Guys who watch ""Ally'' also identify with her insecurities; feminism has given men some confusing choices as well. The show's famous unisex bathroom symbolizes this blurring of sex roles (it's the new water cooler, where both men and women meet to gossip). ""Emotionally, I've been through a lot of similar feelings to Ally,'' says Neil Kirby, a 28-year-old video editor and animator in Livonia, Mich., who watches with his wife. ""I had a roommate when I was single, and we would discuss our hopes and fears, like "Are we ready? Is she the one? Is it going to work?' '' When he arrives at work on Tuesday mornings, a colleague greets Kirby with a low-pitched ""oo-ga cha-ka, oo-ga cha-ka''--the Dancing Baby's theme music. It's a sign that he caught the previous night's episode and is ready to discuss it.
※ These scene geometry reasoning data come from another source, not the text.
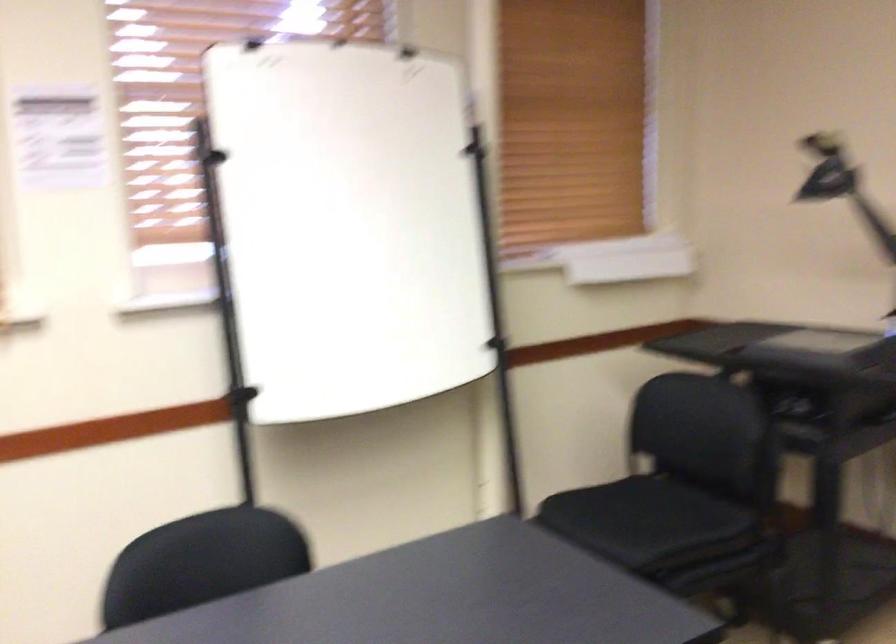
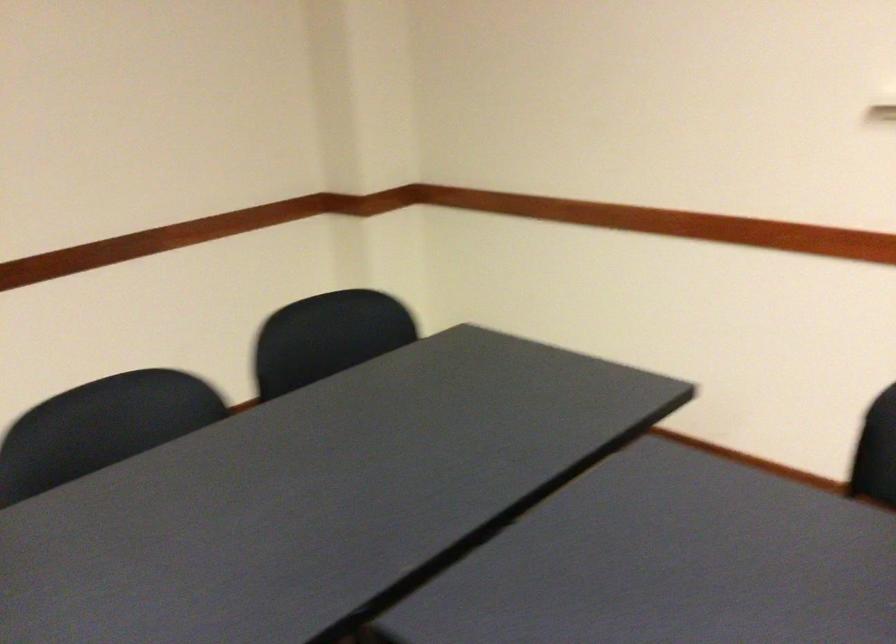
Consider the image. How did the camera likely rotate?

The camera's rotation is toward left-down.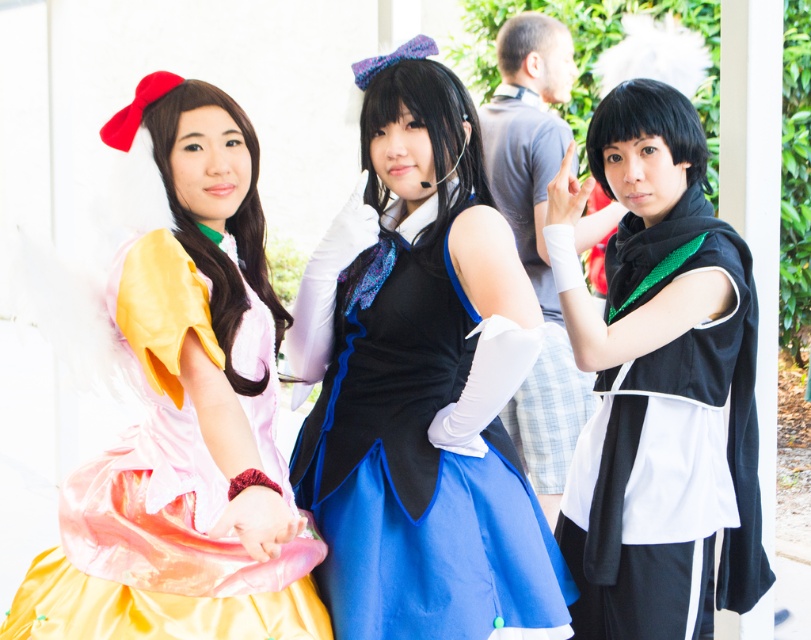
You are standing at the point labeled point (x=693, y=125) and want to walk to the point labeled point (x=114, y=371). Which direction should you face to move towards your destination?

You should face forward because point (x=114, y=371) is in front of point (x=693, y=125).

From the picture: You are a photographer trying to capture a photo of the blue satin dress at center and the black matte uniform at right. Which object is closer to the camera based on their positions?

The blue satin dress at center is positioned under the black matte uniform at right, so the black matte uniform at right is closer to the camera.

You are a photographer standing 5 feet away from the blue satin dress at center and the black matte uniform at right. You want to capture both subjects in a single frame without moving your camera. Can you fit both into the photo? Explain your reasoning.

The blue satin dress at center and the black matte uniform at right are 19.77 inches apart from each other. Since the photographer is 5 feet away, which is approximately 60 inches, the distance between the subjects is much smaller than the photographer distance. Therefore, both subjects can be captured in a single frame without moving the camera.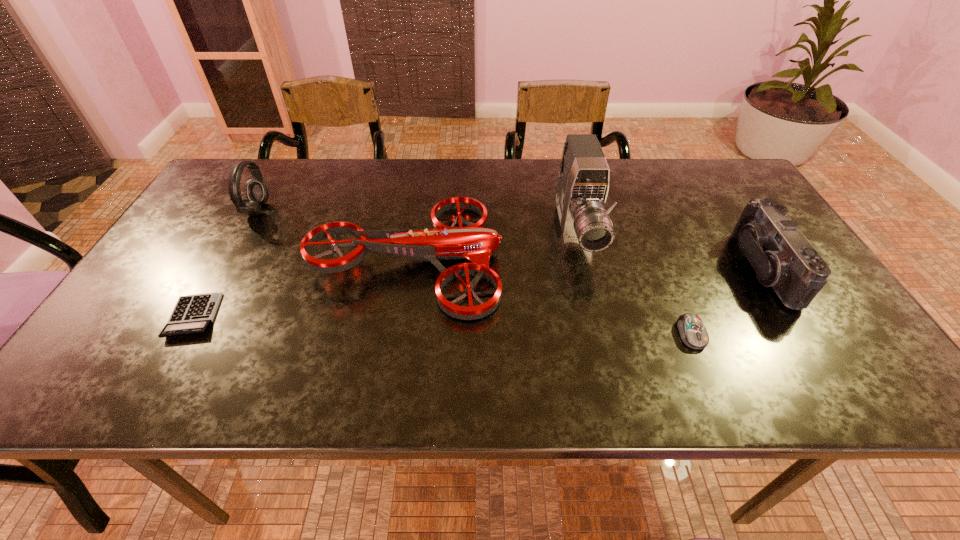
At what (x,y) coordinates should I click in order to perform the action: click on headset that is positioned at the left edge. Please return your answer as a coordinate pair (x, y). The image size is (960, 540). Looking at the image, I should click on click(257, 191).

Locate an element on the screen. calculator that is at the left edge is located at coordinates (193, 314).

Where is `object that is at the right edge`? object that is at the right edge is located at coordinates (782, 257).

Image resolution: width=960 pixels, height=540 pixels. I want to click on object that is positioned at the far left corner, so click(257, 191).

The height and width of the screenshot is (540, 960). In order to click on free location at the far edge of the desktop in this screenshot , I will do `click(399, 204)`.

In the image, there is a desktop. Where is `vacant space at the left edge`? The image size is (960, 540). vacant space at the left edge is located at coordinates (197, 281).

Locate an element on the screen. The image size is (960, 540). vacant space at the right edge of the desktop is located at coordinates (722, 222).

The height and width of the screenshot is (540, 960). What are the coordinates of `free space at the near right corner` in the screenshot? It's located at (839, 383).

Identify the location of vacant area that lies between the shorter camcorder and the drone. (585, 262).

Where is `free area in between the shortest object and the fifth object from left to right`? The height and width of the screenshot is (540, 960). free area in between the shortest object and the fifth object from left to right is located at coordinates (442, 325).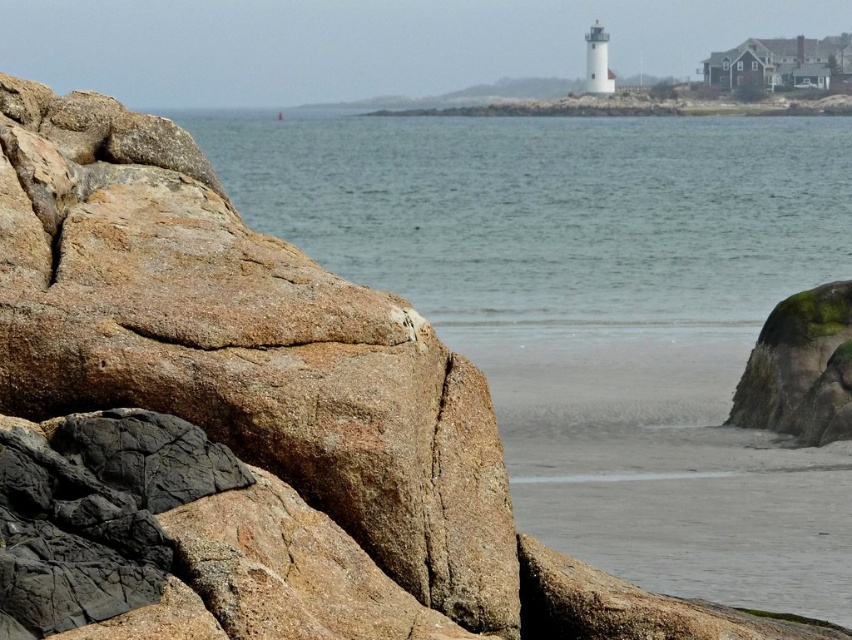
Is brown rough rock at left to the right of clear water at center from the viewer's perspective?

In fact, brown rough rock at left is to the left of clear water at center.

Does brown rough rock at left have a smaller size compared to clear water at center?

Yes, brown rough rock at left is smaller than clear water at center.

Image resolution: width=852 pixels, height=640 pixels. In order to click on brown rough rock at left in this screenshot , I will do `click(242, 346)`.

I want to click on brown rough rock at left, so click(242, 346).

Is point (395, 262) behind point (812, 433)?

Yes.

Which of these two, clear water at center or green mossy rock at lower right, stands shorter?

green mossy rock at lower right

Which is in front, point (378, 186) or point (767, 403)?

Point (767, 403) is in front.

I want to click on clear water at center, so click(550, 209).

What do you see at coordinates (242, 346) in the screenshot? I see `brown rough rock at left` at bounding box center [242, 346].

Who is more distant from viewer, (130, 170) or (827, 356)?

Point (827, 356)

Between point (16, 141) and point (809, 321), which one is positioned in front?

Point (16, 141) is in front.

You are a GUI agent. You are given a task and a screenshot of the screen. Output one action in this format:
    pyautogui.click(x=<x>, y=<y>)
    Task: Click on the brown rough rock at left
    Image resolution: width=852 pixels, height=640 pixels.
    Given the screenshot: What is the action you would take?
    pyautogui.click(x=242, y=346)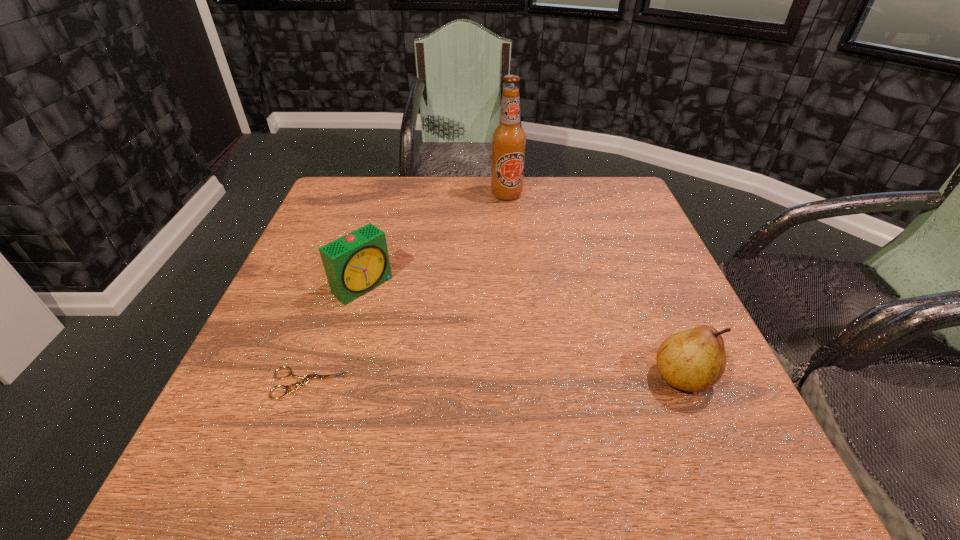
Locate an element on the screen. This screenshot has height=540, width=960. object that is at the near right corner is located at coordinates (693, 360).

The width and height of the screenshot is (960, 540). What are the coordinates of `blank space at the far edge of the desktop` in the screenshot? It's located at (579, 201).

Image resolution: width=960 pixels, height=540 pixels. I want to click on vacant position at the near edge of the desktop, so click(x=579, y=418).

In the image, there is a desktop. Where is `vacant area at the left edge`? The image size is (960, 540). vacant area at the left edge is located at coordinates (317, 280).

The height and width of the screenshot is (540, 960). In order to click on free spot at the right edge of the desktop in this screenshot , I will do `click(650, 274)`.

In the image, there is a desktop. Where is `blank space at the far left corner`? blank space at the far left corner is located at coordinates (378, 193).

In the image, there is a desktop. Identify the location of vacant space at the far right corner. (596, 205).

Find the location of a particular element. This screenshot has height=540, width=960. vacant space at the near right corner of the desktop is located at coordinates (655, 404).

Where is `free space between the shortest object and the alarm clock`? free space between the shortest object and the alarm clock is located at coordinates (336, 335).

Where is `blank region between the shortest object and the beer bottle`? This screenshot has height=540, width=960. blank region between the shortest object and the beer bottle is located at coordinates (407, 289).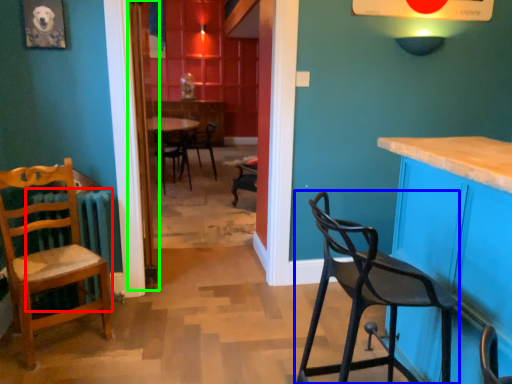
Question: Estimate the real-world distances between objects in this image. Which object is farther from radiator (highlighted by a red box), chair (highlighted by a blue box) or door (highlighted by a green box)?

Choices:
 (A) chair
 (B) door

Answer: (A)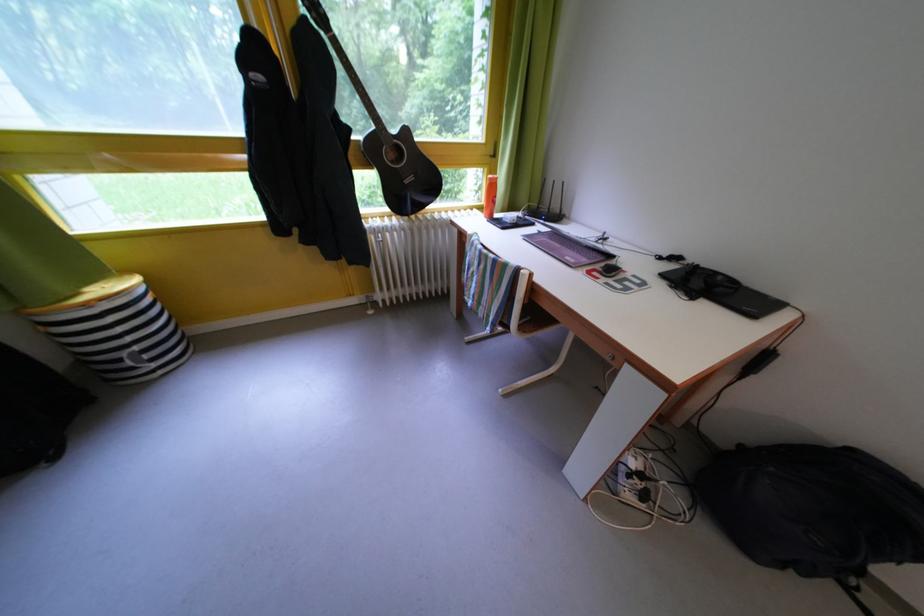
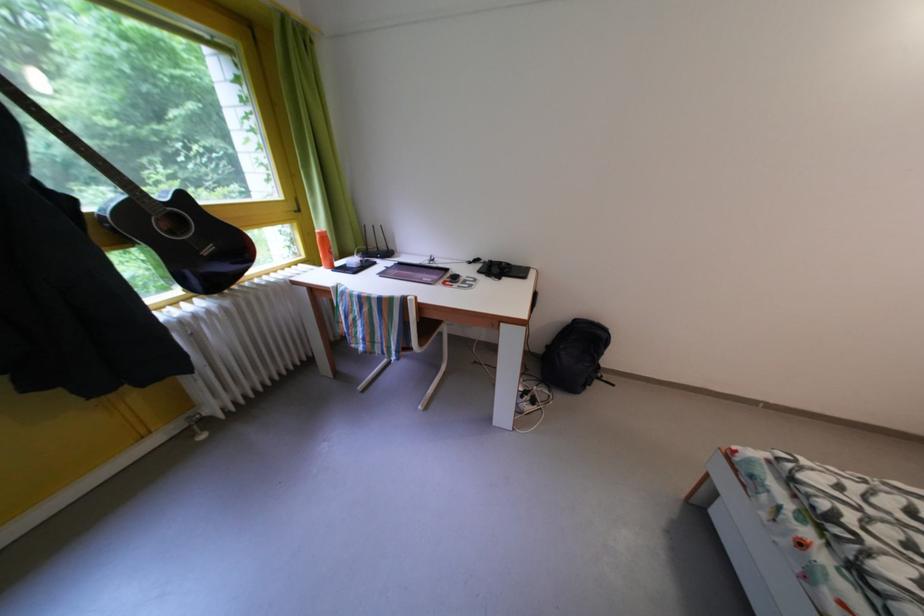
Where in the second image is the point corresponding to (500,185) from the first image?

(329, 238)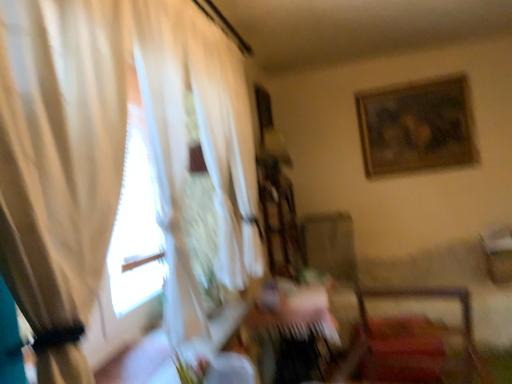
Question: Is wooden table at center taller or shorter than wooden framed artwork at upper right?

Choices:
 (A) tall
 (B) short

Answer: (B)

Question: Based on their sizes in the image, would you say wooden table at center is bigger or smaller than wooden framed artwork at upper right?

Choices:
 (A) big
 (B) small

Answer: (A)

Question: Which is farther from the wooden table at center?

Choices:
 (A) wooden framed artwork at upper right
 (B) velvet red chair at lower right
 (C) white sheer curtain at left

Answer: (A)

Question: Which object is the closest to the wooden table at center?

Choices:
 (A) velvet red chair at lower right
 (B) white sheer curtain at left
 (C) wooden framed artwork at upper right

Answer: (A)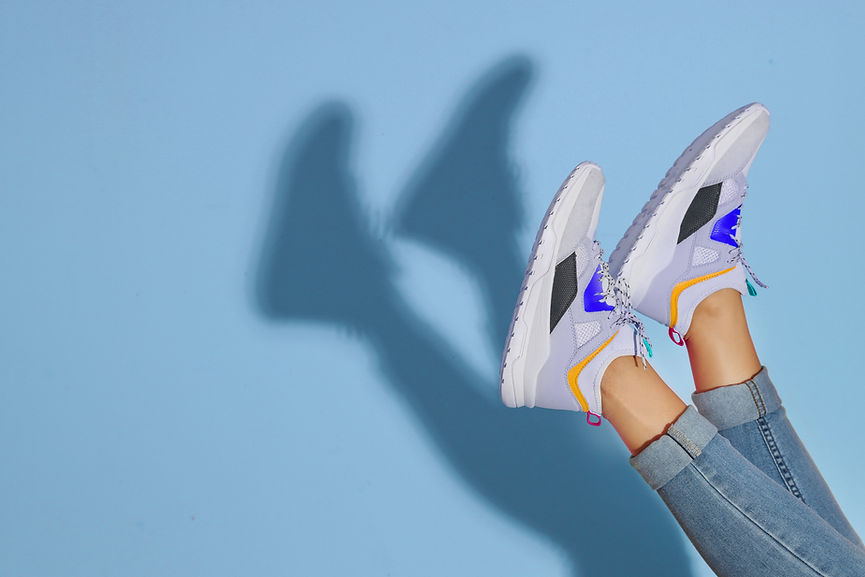
Identify the location of light blue wall color. The height and width of the screenshot is (577, 865). (151, 422).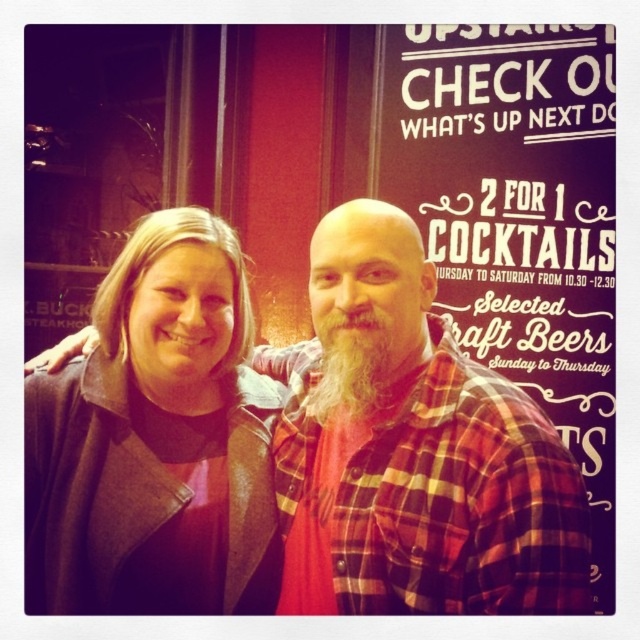
You are taking a photo of the two people in the scene. You want to focus on the person closer to the camera. Which point should you focus on, point (326,269) or point (195,460)?

Point (326,269) is in front of point (195,460), so you should focus on point (326,269) to capture the person closer to the camera.

Consider the image. You are a fashion designer observing two garments in the scene. The plaid flannel shirt at center and the dark brown leather jacket at center. Which garment is taller when viewed from the front?

The plaid flannel shirt at center is taller than the dark brown leather jacket at center.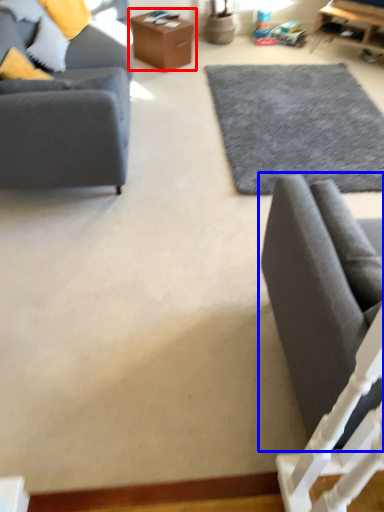
Question: Which point is further to the camera, table (highlighted by a red box) or studio couch (highlighted by a blue box)?

Choices:
 (A) table
 (B) studio couch

Answer: (A)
Like Ally, many of the women who watch the show find that romance is much more elusive than professional success. Even when her boss assures her that ""everyone is lonely, it's just easier to take in a relationship,'' finding a soulmate remains the brass ring for Ally, as it does for many of her fans. Of the long hours she puts in at the office, lawyer Kathryn Loebs says: ""This isn't exactly the way I saw my life playing out. If all this is being put off, then I want a great marriage. I want him to knock my socks off. I want him to blow me away. And I'll wait, because I'm waiting for that kind of thing.'' No doubt about it, Ally would relate.